● WHAT THE TASK REQUIRES
Gather, from the listing beneath this task, every line holding the string "sample".

● PROVIDED MATERIAL
::::::

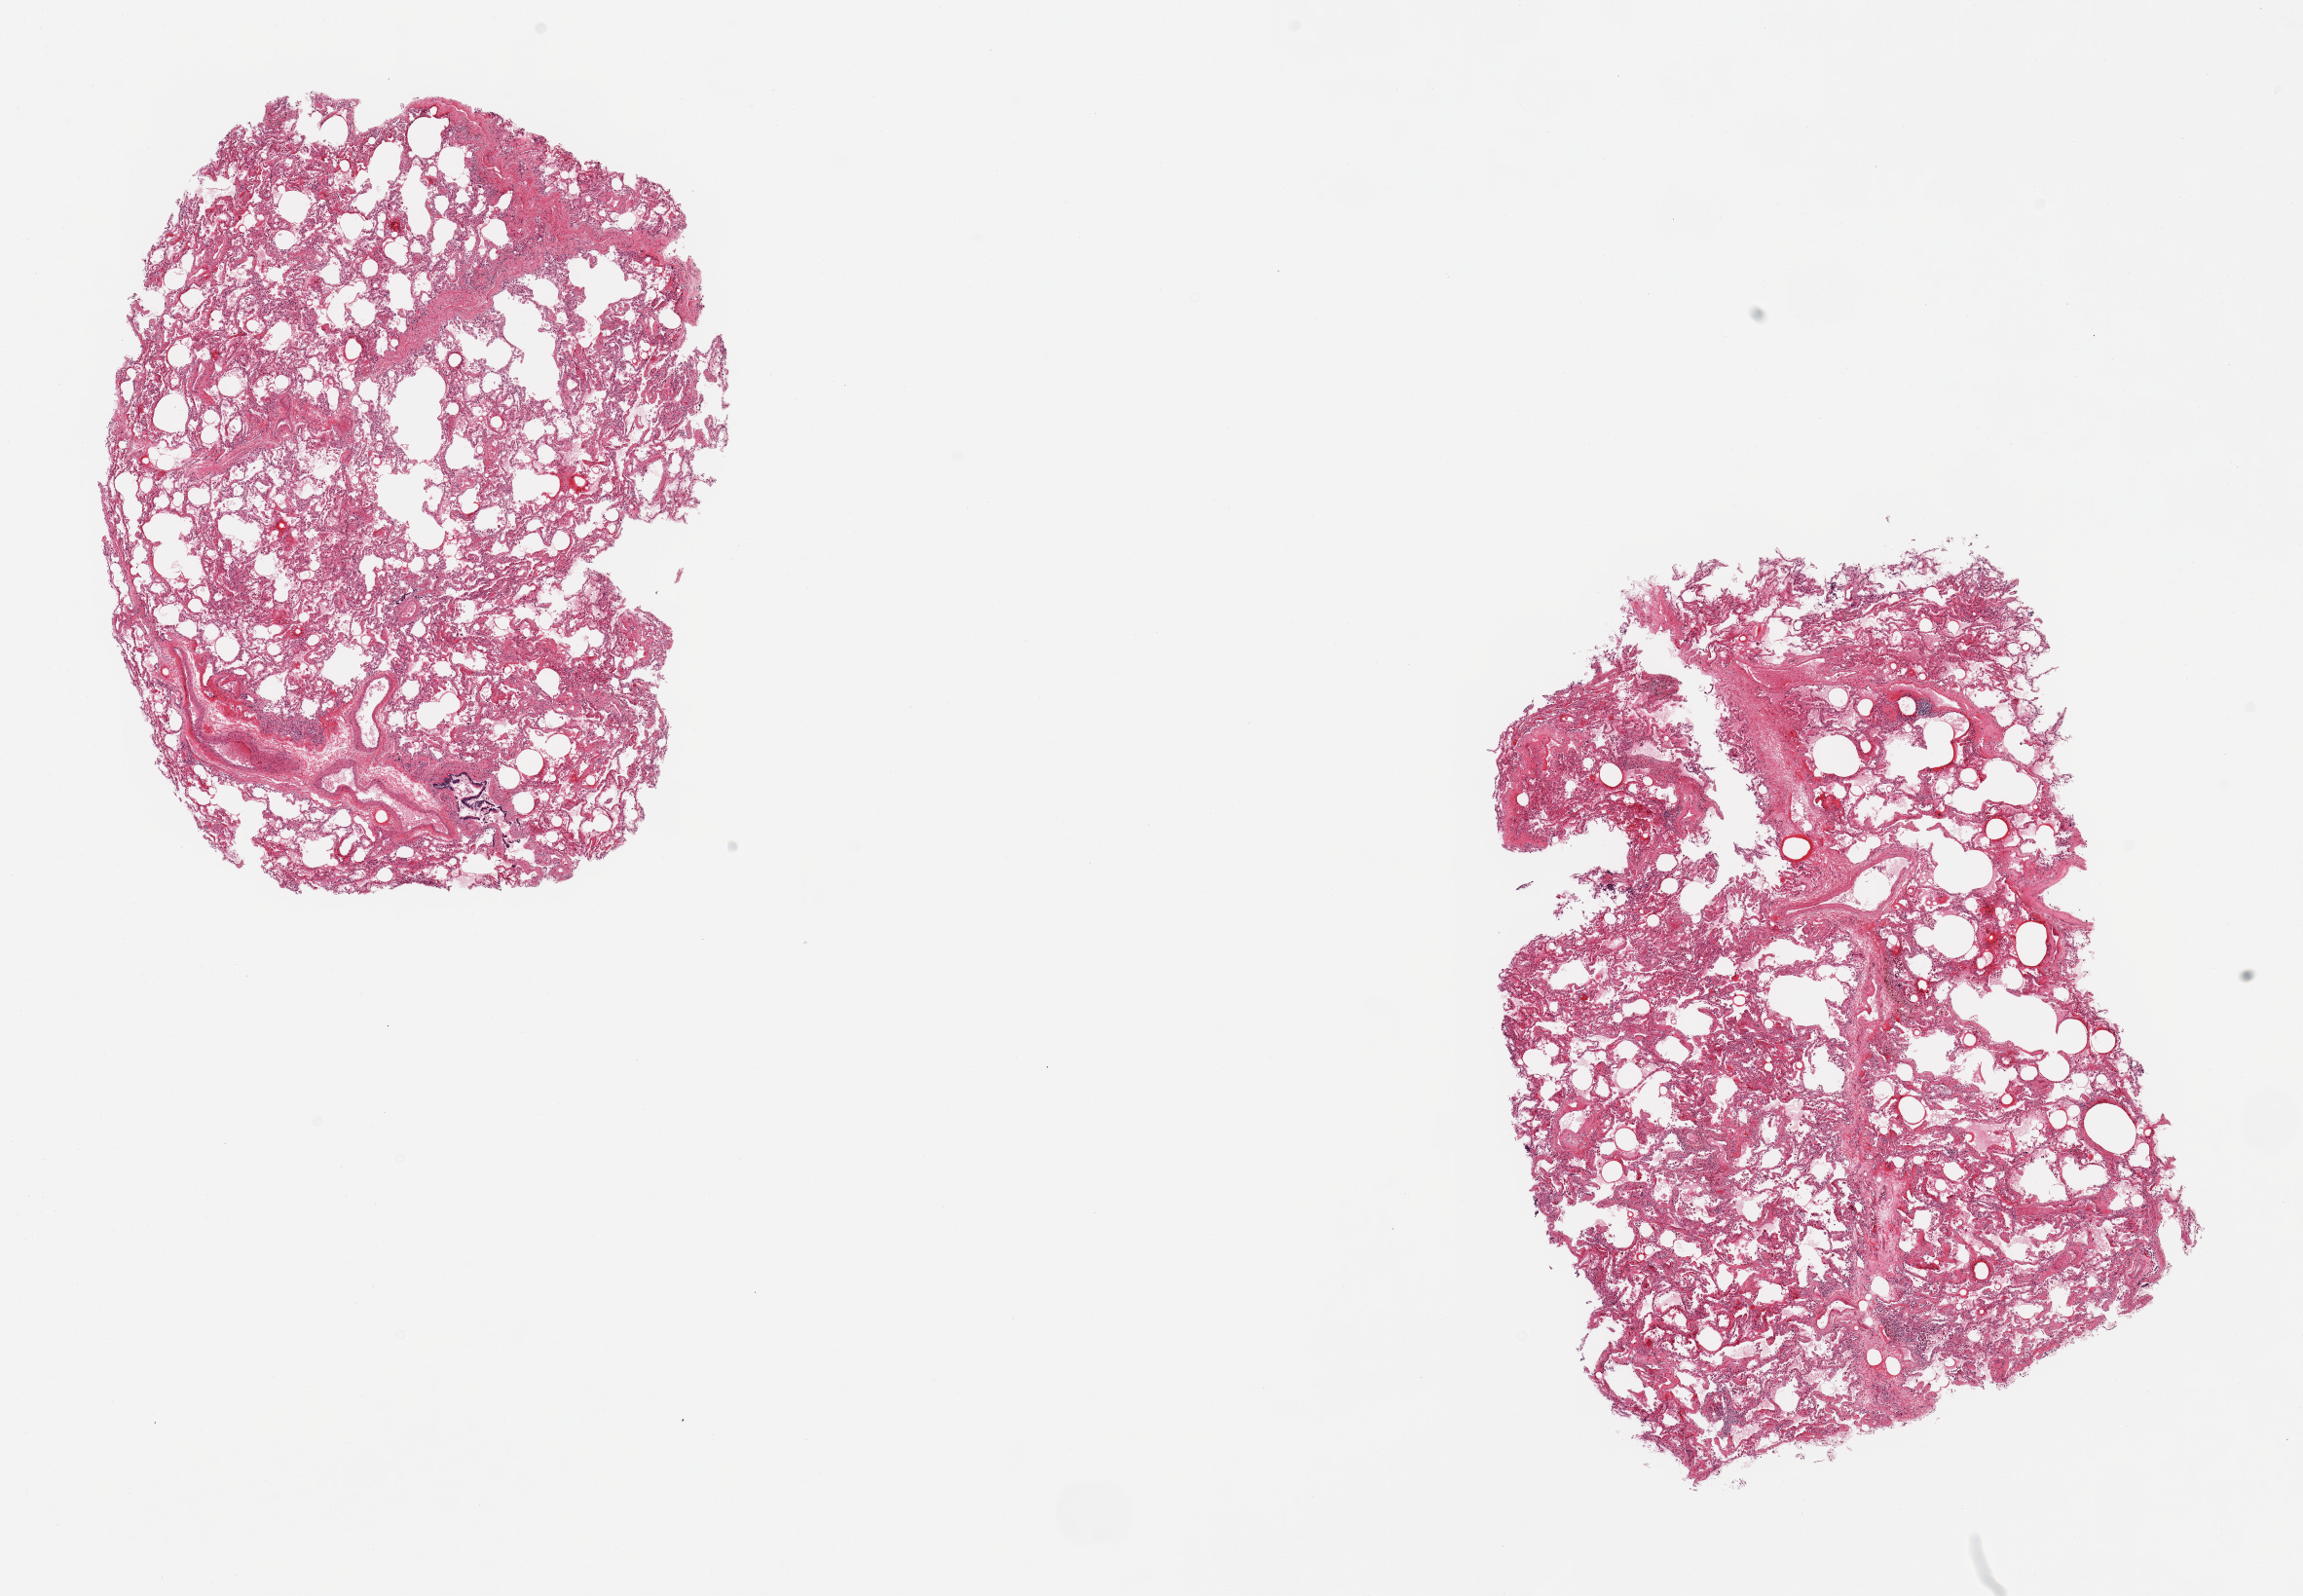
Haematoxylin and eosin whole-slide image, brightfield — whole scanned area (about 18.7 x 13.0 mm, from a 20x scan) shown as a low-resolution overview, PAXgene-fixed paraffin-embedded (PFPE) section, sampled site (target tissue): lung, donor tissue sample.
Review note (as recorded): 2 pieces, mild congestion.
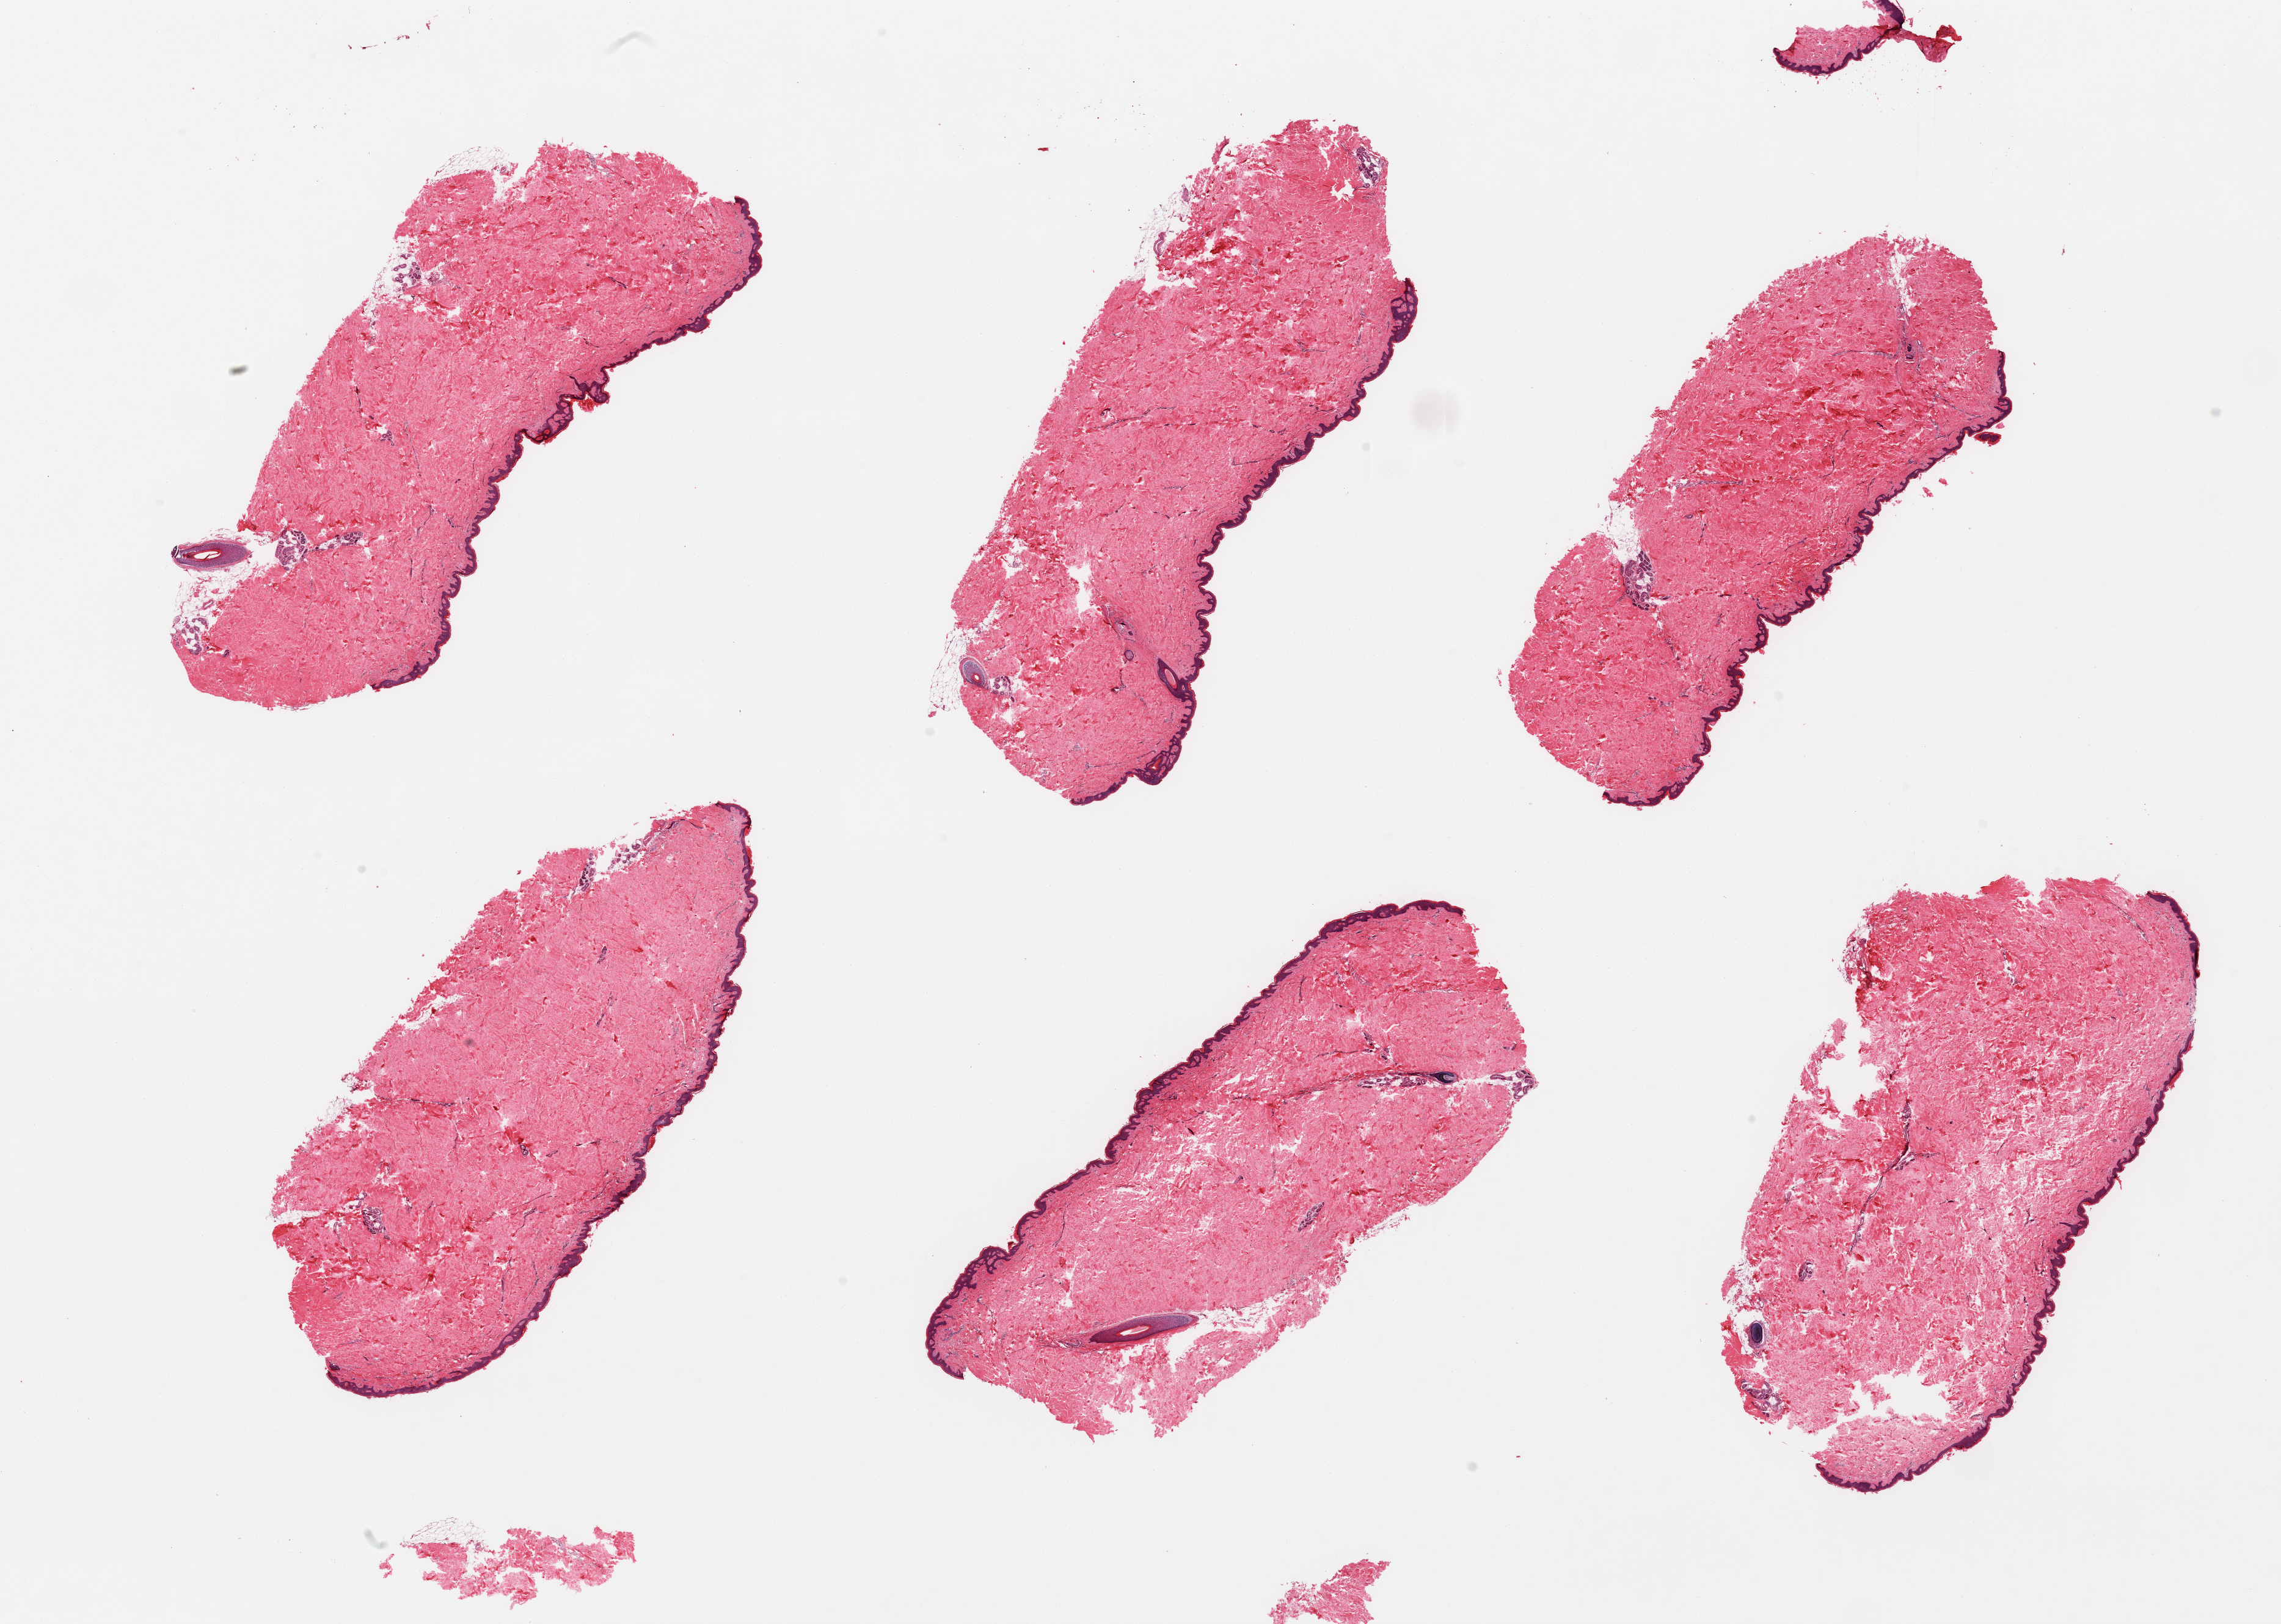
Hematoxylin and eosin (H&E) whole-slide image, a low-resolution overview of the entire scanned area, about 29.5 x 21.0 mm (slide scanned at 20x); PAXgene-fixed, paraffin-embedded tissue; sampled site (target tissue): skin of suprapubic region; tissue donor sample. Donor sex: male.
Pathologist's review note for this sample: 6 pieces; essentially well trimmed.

::::::

● WRITTEN SOLUTION
Haematoxylin and eosin whole-slide image, brightfield — whole scanned area (about 18.7 x 13.0 mm, from a 20x scan) shown as a low-resolution overview, PAXgene-fixed paraffin-embedded (PFPE) section, sampled site (target tissue): lung, donor tissue sample.
Hematoxylin and eosin (H&E) whole-slide image, a low-resolution overview of the entire scanned area, about 29.5 x 21.0 mm (slide scanned at 20x); PAXgene-fixed, paraffin-embedded tissue; sampled site (target tissue): skin of suprapubic region; tissue donor sample. Donor sex: male.
Pathologist's review note for this sample: 6 pieces; essentially well trimmed.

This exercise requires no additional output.